FRAGMENT TEKSTU —
________
Howard Marks, zarządzający funduszami z rodziny Oaktree Capital, uznawany jest za jednego z najbardziej przenikliwych komentatorów rynku finansowego. W październiku po raz trzeci wystąpił w programie Masters in Business, który prowadzi Barry Ritholtz.
Wzmożona aktywność medialna Marksa związana jest z publikacją jego drugiej książki. Jest poświęcona cyklom rynkowym. Z recenzji na Amazonie wynika, że spotkała się z mieszanym przyjęciem.
Zwróciłem uwagę na dyskusję Marksa z Ritholtzem ponieważ pokazuje istotne ograniczenia analizy rynkowych cykli i strategii bazujących na wyczuwaniu rynku. Howard Marks uważa, że w każdym rynku byka można wyodrębnić trzy fazy:
- Tylko niewielka grupa dobrze poinformowanych ludzi wierzy w polepszenie sytuacji
- Większość ludzi zgadza sie, że sytuacja się polepsza
- Wszyscy ludzie myślą, że sytuacja będzie się polepszać przez nieskończenie długi czas
W dużym uproszczeniu można powiedzieć, że pierwsza faza jest okresem licznych okazji inwestycyjnych. Po fakcie, można stwierdzić, że w obecnej hossie na amerykańskim rynku, pierwsza faza wystąpiła w 2009 roku. Marks i Ritholtz wskazują rok 2012 jako początek drugiego etapu hossy – to okres, którym ożywienie gospodarcze przebiło się do świadomości dużej części Amerykanów. Wchodzenie na rynek w trzecim fazie wiąże się ze sporym ryzykiem przepłacania: kupowania przewartościowanych aktywów.
Kluczowym problemem jest jednak zidentyfikowanie trzeciego etapu i uwzględnienie tego faktu w decyzjach inwestycyjnych. Dyskusja Marksa i Ritholtza pokazuje, że jest to niezwykle trudne zadanie.
Zarządzający z Oaktree Capital sugeruje, że rynek znajduje się już w trzeciej fazie. Stwierdza, że pierwszy i drugi etap inwestorzy na pewno mają za sobą. Zauważa, że trwające ożywienie gospodarcze i hossa na rynku finansowym są jednymi z najdłuższych w historii. Marks stwierdza, że biorąc pod uwagę wyceny na rynku akcyjnym i środowisko rosnących stóp procentowych stosunek szans i zagrożeń dla inwestorów nie jest obecnie atrakcyjny. Dodaje jednak, że nie sposób przewidzieć czy koniec hossy nastanie za kilka dni czy za rok. Jego zdaniem, wnikliwi inwestorzy mogą się spodziewać, że coś się wydarzy na rynku ale nie są w stanie określić dokładnie kiedy to nastąpi.
________
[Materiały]
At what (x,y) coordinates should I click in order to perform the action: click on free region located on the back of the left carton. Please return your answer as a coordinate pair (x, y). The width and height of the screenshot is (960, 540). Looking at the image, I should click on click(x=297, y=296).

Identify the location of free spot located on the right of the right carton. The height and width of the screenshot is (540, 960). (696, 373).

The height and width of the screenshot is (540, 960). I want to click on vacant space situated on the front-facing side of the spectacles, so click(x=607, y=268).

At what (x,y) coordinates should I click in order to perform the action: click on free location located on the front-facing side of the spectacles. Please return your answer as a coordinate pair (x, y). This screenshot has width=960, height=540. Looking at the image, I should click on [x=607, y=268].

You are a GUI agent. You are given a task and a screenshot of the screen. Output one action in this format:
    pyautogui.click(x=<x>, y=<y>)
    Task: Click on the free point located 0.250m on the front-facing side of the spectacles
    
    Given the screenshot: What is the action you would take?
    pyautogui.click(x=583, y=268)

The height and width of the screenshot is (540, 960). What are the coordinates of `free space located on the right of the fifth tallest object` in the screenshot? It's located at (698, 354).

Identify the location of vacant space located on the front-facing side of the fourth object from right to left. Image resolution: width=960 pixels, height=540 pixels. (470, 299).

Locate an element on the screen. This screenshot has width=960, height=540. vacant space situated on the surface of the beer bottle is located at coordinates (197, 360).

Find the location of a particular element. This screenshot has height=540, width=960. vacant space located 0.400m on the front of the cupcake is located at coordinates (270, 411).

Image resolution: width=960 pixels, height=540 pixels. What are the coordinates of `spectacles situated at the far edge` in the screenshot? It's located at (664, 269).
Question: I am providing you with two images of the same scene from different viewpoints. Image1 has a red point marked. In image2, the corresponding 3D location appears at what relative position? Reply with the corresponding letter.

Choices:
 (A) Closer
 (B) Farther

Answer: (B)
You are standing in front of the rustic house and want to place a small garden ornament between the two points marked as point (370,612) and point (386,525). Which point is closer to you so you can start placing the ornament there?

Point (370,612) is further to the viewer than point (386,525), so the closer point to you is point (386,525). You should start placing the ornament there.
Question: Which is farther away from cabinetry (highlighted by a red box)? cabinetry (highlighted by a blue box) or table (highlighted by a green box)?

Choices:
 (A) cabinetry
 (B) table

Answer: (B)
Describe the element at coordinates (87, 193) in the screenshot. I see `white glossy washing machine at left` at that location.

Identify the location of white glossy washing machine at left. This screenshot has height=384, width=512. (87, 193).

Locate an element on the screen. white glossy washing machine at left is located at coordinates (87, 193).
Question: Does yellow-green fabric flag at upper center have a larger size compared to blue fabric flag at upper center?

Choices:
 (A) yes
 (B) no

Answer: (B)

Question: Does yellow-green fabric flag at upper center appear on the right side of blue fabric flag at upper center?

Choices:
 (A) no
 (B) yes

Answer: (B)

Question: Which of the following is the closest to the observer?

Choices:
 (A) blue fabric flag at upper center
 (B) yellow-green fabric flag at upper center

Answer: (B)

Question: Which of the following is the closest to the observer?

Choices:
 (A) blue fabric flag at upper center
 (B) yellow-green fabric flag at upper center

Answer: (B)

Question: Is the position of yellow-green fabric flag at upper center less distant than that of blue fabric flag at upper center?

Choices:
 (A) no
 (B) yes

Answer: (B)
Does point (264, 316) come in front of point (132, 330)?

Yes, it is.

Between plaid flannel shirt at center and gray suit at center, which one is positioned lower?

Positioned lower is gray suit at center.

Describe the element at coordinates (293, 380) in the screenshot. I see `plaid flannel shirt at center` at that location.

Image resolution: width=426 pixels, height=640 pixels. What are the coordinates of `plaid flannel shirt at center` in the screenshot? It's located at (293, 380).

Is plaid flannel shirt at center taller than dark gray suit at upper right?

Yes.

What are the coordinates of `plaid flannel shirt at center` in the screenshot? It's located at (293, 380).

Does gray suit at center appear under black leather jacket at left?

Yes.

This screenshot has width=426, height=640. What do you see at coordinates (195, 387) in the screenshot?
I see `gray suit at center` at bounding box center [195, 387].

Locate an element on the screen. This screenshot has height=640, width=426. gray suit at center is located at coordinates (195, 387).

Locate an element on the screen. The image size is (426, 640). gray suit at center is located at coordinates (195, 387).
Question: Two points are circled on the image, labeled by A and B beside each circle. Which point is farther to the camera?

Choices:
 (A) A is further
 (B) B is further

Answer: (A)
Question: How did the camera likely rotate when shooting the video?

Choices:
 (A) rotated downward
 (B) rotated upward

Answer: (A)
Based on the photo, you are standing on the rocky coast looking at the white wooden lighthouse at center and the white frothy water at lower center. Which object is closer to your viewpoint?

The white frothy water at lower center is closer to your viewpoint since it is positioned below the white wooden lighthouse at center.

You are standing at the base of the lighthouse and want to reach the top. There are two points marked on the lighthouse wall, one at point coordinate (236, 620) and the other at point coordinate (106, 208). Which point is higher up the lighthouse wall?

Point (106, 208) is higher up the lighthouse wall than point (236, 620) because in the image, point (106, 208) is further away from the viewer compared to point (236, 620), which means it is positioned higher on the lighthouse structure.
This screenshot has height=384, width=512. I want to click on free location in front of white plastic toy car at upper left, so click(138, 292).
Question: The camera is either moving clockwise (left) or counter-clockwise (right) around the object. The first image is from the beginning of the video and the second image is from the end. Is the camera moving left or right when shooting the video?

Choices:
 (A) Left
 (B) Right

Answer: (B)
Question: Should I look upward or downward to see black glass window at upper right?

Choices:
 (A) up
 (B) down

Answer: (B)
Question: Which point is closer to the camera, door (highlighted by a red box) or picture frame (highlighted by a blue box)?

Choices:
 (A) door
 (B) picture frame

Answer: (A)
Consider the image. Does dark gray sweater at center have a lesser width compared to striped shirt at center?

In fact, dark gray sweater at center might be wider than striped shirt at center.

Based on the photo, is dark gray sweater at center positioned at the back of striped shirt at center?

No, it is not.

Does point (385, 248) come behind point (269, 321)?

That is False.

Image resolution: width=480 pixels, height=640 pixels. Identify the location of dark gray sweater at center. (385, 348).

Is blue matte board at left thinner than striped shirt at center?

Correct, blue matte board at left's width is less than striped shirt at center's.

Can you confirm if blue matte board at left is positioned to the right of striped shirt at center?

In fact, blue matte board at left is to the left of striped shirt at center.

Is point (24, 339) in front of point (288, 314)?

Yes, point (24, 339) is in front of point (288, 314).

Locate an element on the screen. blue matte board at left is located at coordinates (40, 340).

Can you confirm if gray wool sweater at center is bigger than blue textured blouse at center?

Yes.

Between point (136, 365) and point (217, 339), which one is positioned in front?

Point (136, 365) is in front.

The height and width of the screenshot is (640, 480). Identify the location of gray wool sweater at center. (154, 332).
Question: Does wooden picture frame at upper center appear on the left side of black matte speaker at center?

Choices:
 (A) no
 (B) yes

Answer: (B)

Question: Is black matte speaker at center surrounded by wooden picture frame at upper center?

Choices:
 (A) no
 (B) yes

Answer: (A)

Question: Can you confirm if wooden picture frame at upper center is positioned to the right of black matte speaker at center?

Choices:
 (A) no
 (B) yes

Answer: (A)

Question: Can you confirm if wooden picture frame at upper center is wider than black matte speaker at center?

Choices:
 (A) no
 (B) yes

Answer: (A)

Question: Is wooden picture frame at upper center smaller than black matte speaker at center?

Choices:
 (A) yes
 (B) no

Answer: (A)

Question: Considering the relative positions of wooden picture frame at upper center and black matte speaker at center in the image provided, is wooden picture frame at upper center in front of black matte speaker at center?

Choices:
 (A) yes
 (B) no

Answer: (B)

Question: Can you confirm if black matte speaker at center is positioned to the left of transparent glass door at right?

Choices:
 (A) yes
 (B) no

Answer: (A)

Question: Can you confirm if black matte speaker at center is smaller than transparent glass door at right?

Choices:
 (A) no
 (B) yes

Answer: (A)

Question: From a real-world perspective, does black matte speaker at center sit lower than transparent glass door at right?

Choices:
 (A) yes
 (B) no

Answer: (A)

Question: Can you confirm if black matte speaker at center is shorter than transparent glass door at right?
________
ZADANIE — Napisz dalszy ciąg tekstu o poglądach Howarda Marksa na cykle rynkowe, zaczynając zaraz po jego ostatnim zdaniu.

ODPOWIEDŹ —
Jednak niedługo po tych ostrożnych i wyważonych wypowiedziach Marksa prowadzący wywiad Barry Ritholtz bezpośrednio zwraca się o wskazanie konkretnego miejsca w cyklu koniunkturalnym, w którym obecnie znajduje się rynek. Ritholtz korzysta z terminologii baseballowej i pyta, w której zmianie (jest ich standardowo 9 w baseballu) znajduje się rynek. Zachowanie Ritholtza jest trochę zaskakujące. Nie jest dziennikarzem. Nie dąży do pozyskania krótkiej, mocnej wypowiedzi, która zareklamuje cały wywiad. Posiada też spore doświadczenie inwestycyjne i zapewne zdaje sobie sprawę, że nawet Howard Marks nie jest w stanie wyznaczyć punktu przesilenia na rynku. Mimo to konsekwentnie zmierza do uzyskania odpowiedzi, którą będzie można bezpośrednio przełożyć na konkretne decyzje inwestycyjne. Choć zaledwie kilka chwil wcześniej Marks wyraźnie zaznaczył, że nie można wyznaczyć dokładnie zakończenia hossy.
Inwestor odpowiada jednak na pytanie i stwierdza, że jego zdaniem rynek jest w ósmej zmianie. Dodaje jednak, że rynek finansowy to nie baseball i liczba zmian nie jest z góry wyznaczona. Może ich być w rynku byka dziewięć ale może być ich jedenaście albo trzynaście.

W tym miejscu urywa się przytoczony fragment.